Capital proposals will add $6000 a year to the cost of an average Auckland mortgage. Photo / Doug Sherring
Proposed changes to increase the amount of capital banks hold could add $6000 a year to the cost of an Auckland mortgage and have a "significant negative impact" on the economy, Westpac bank is warning.
The New Zealand arm of the Australian-owned bank has today made public its submission to the Reserve Bank's proposed capital changes.
Submissions closed last Friday on the RBNZ's proposals which include a near doubling of the minimum common equity banks should hold from 8.5 per cent currently to 16 per cent.
The proposed increase is designed to make banks safer and better designed to handle periods of financial stress by holding enough capital to reduce the probability of a financial crisis in New Zealand to a one in 200-year event.
Westpac's general counsel Mark Weenink said in its submission that it supported the RBNZ's objective of ensuring that New Zealand banks were well capitalised but believed the proposals "go significantly further than is required" and go "well beyond international norms".
"In particular, WNZL considers that the proposals are unnecessarily conservative and, if implemented, will significantly impact the cost and quantity of credit available to New Zealand borrowers."
Westpac said it estimated the increase in capital could up the cost to borrowers by adding more than 100 basis points to the interest rate on a home loan - an increase of around $6k to an average home loan in Auckland.
The calculation assumes a 20 per cent deposit on an average Auckland house costing $1,039,917 with the interest rate on a 30-year mortgage rising from 4 per cent to 5 per cent.
That is in contrast to the central bank's forecasts that its proposals would have a minimal impact on borrowers adding somewhere between 20 and 40 basis points to home loan rates.
Westpac said the proposal to require banks to hold 16 per cent in tier one capital was significantly higher than overseas jurisdictions and given banks hold a buffer the practical effect would be an increase to 18 per cent of risk-weighted assets.
That would see Westpac's capital increase by around $4.5 billion and more than $25 billion across the sector, it said. In order to fund growth of 3 per cent over the proposed five year transition period Westpac would need to raise $6.5 billion.
Westpac said the RBNZ was also proposing to increase the risk weightings on New Zealand banks' assets substantially beyond international comparable risk measurements without providing quantitative justification.
"The effect of this proposal would be to increase the cost to borrowers and to place New Zealand's producers at a disadvantage to international competitors."
It also said the central bank's proposals were overly conservative by excluding some forms of capital instruments.
Westpac said the proposals did not adequately consider the adequacy of current minimum capital requirements or assess the probability of a crisis based on the current capital level.
"The RBNZ has not considered whether there is, in fact, a problem with current capitalisation and consequently, has not defined the problem the proposals seek to solve."

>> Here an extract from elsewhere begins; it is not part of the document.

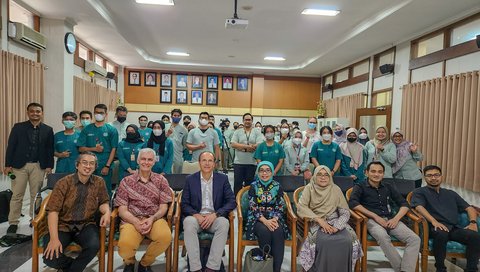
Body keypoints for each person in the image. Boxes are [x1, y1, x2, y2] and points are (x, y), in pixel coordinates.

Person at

It said at the core of the proposals was the requirement on New Zealand banks to increase their common equity tier one capital by $20 billion but the consultation paper did not appear to support that aspect.
Westpac warned the consultation paper did not adequately address the cumulative impact of each element of the proposals and in particular the changes to risk weightings.
"As a result, the cost of the proposal, and the impact on the economy, have been significantly underestimated."
Westpac said it was likely the proposal would have a significant negative impact on the economy with an annual drag of approximately 1.3 per cent of GDP as result of higher borrowing costs and restrained lending capacity resulting from credit rationing.
The bank said the proposals also ignored current bank capital levels in New Zealand relative to international markets.
"A key consequence of the disconnect in capital requirement would be to cause new Zealand producers to be at a material disadvantaged in international markets as a result of higher funding costs and restricted access to credit."
Westpac's warning follows concerns by the New Zealand-owned banks that the proposal would widen the competitive gap between large and small banks rather than reduce it, a submission from four New Zealand-owned banks has warned.
Kiwibank, TSB Bank, The Co-operative Bank and SBS Bank have joined together to submit to the Reserve Bank's proposals and said while they supported in principle the banking industry's submission there were "some matters of specific relevance to the group".
The Reserve Bank received 164 submissions to its proposals and has said it will make its final decision on the new capital rules by the end of November.
It will publicly release all the submissions next month along with its summary.
Implementation of any new rules would start from April 2020 with a transition period of several years.
The Reserve Bank has said it is also in the process of appointing external experts to independently review the analysis and advice underpinning its proposals.